#### Exercise passage
I have got a friend called Bernie. Like me, he is a supporter of West Bromwich Albion. He runs gyms in prisons; he can look after himself. He is black, and remembers that our club was something of a pioneer in the British game in the 70s, with three magnificent black players: Brendon Batson, Laurie Cunningham and Cyrille Regis.

Like Raheem Sterling and other England players in Montenegro this week, Batson, Cunningham and Regis endured racist abuse. Back then, fans made monkey noises, used unspeakable words, threw bananas and other associated horrors. Bernie was in the crowd in those days. The players were outnumbered 10 or 20 to one on the pitch, but for black fans such as Bernie, it was thousands to one. “That must have been awful,” I said to him.

“No, actually I preferred it.”

“What?”

“Because, back then, you knew who the racists were, by what they were shouting or throwing. Now people don’t do that. But I look around and know there are some people thinking the same things. I just don’t know which ones they are.”

As John Barnes and others have said this week, racism in football is about a lot more than language. Shamefully, there is still racist behaviour at our football grounds. When it is identified, it makes national news. Yet, as Barnes says, what is less spoken about is that while at least a quarter of professional footballers are black, there is barely a handful of black managers, and even fewer black football executives.

Regis had a view on why this is. A year before he died, still angry to his boots, he told me: “The truth is that white men – and, to be honest, some black men – don’t like being bossed around by black men. It’s OK for players to be black, because, at the end of the day, they’re shop-floor workers, but the management seems to have to be white.”

#### List of tasks
1) Please list every person mentioned by name in the piece on racism in football.
2) Extend the piece on racism in football by writing what comes after its final paragraph.
The data isn't needed for the tasks that go with this page.

#### Dataset section
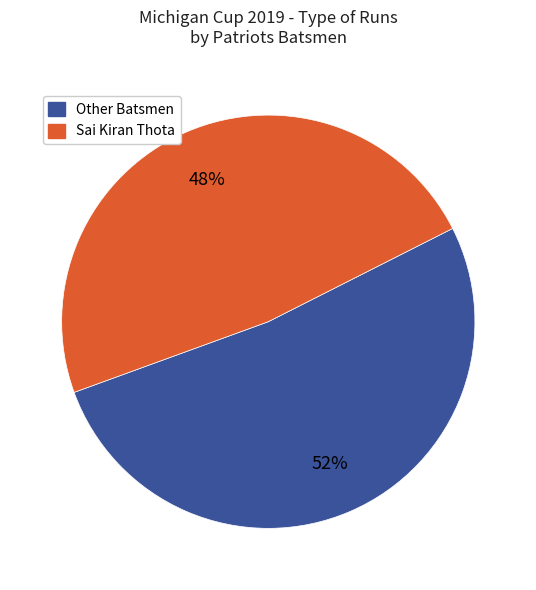

Count the number of slices in the pie.

2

#### Answer list
1) Bernie, Brendon Batson, Laurie Cunningham, Cyrille Regis, Raheem Sterling, John Barnes

2)
Plainly, outside football, the numbers are just as stark. Black and minority ethnic (BAME) people are significantly underrepresented in parliament and in our boardrooms. Look, too, at the Windrush scandal. And look at the unconscious bias found against BAME people across Britain by this paper in December: 38% have been wrongly suspected of shoplifting in the past five years, compared with 14% of white people. As many as 12% had racist language thrown at them in a month before the study, which rose to 43% in the previous five years.

Back in 1964, one Birmingham-based man got, I suspect, to the hideous nub of it. Go on iPlayer and find Colony, a brilliant documentary about West Indian immigrants. At 34 minutes in, you will see a black man, in devastating close-up, tell a white man: “You can be walking with me, talking with me, having a drink with me, or invite me to your house. But the fact still remains you have a little complex – that you’re better than me.”

Bernie gets the final word. He texted me to say that while there are obvious problems in Montenegro, we shouldn’t be so complacent that it doesn’t happen in this country. “We’re going backwards over here,” he wrote. I’ll buy Bernie a drink at West Brom tomorrow night. I’m dreading hearing all about it.